As stated in the introduction section of this paper, the government is doing its best in addressing the needs of the educational sector in the countries but like many African countries, there is the need and urgency for the government to address basic and major challenges that have engulfed the education sector so as to ensure that Education for All is not just a rhetoric. The continuing public discussion as well as a progressive discourse to improve the education system has not seen any major eradication of the existing challenges. One can easily make the claim and argue that better education presently seems rare in Africa if you are poor in general and Cote d’Ivoire in particular. The situation in Cote d’Ivoire has left the poor to be marginalized with the government public schools which are confronted with enormous obstacles.

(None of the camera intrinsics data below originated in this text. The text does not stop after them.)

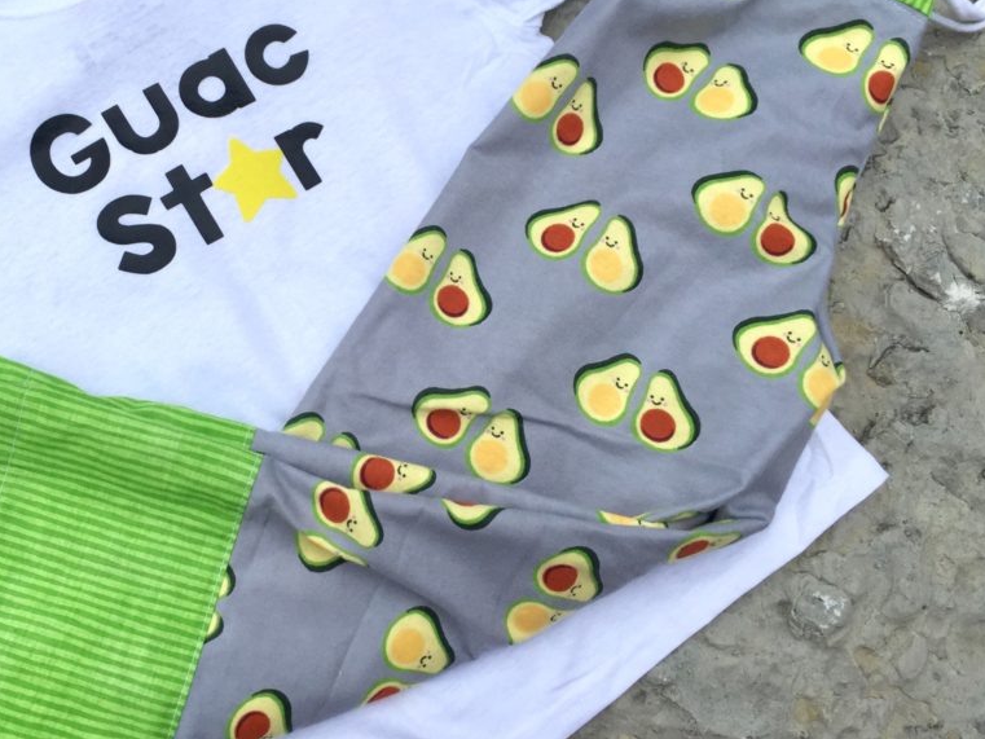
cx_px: 326
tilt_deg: -79.1
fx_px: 1110
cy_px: 326
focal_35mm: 39
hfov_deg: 47.1
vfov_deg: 36.8
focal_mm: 4.15
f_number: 2.2
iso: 32
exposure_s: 1/942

Inequality and inequity in the education sector of Cote d’Ivoire have become so common as a result of the sharp disparity in terms of infrastructural development between public schools in the rural and that of the urban public schools. Schools are organized under trees and dilapidated structures in most part of Cote d’Ivoire, especially in the Northern Côte d’Ivoire. Gender disparity among other things is also considered as some of the obstacles in the development of education in Cote d’Ivoire. From a gender point of view, serious gender gaps are particularly obvious in basic education, where girls start out at a disadvantage and see this drawback is accentuated at higher levels of education. As result, few girls/women are trained for skilled jobs at the higher end of the labour market, and dramatic inequalities in basic literacy at the lower end of the income scale are noticeable (Croke and Smith, 2013).
Côte d'Ivoire has made improving the performance of its education system one of the priorities of its development strategy. The economic growth paid and is still playing a significant role. However, there are still challenges to deal with. Despite sustained efforts since 2012, the system still has failures. The number of students entering secondary education remains low, discrimination against girls remains persistent, classrooms are not always well equipped, teachers are sometimes poorly trained, and the school curriculum is not adapted to the needs of the labour market. Although this indicator remains imperfect, Ivorian students stay on average less time in school than in many other African countries, especially compared to emerging countries. While the Government has already pledged to increase budgetary resources to the education sector, these efforts need to be followed by reforms aimed at increasing the efficiency of spending, which remains low in the state today. This would avoid total dependency on foreign aids. In addition to these initiatives, the state is suggested to further establish and develop an inclusive approach to compulsory schooling for children from 6 to 16 years. It’s suggested that reforms should be carefully enacted, and additional resources are to be planned through the National Development Plan in the coming years, which means the Government must speed up measures/policies so that the country achieves the educational goals to foster the emergency.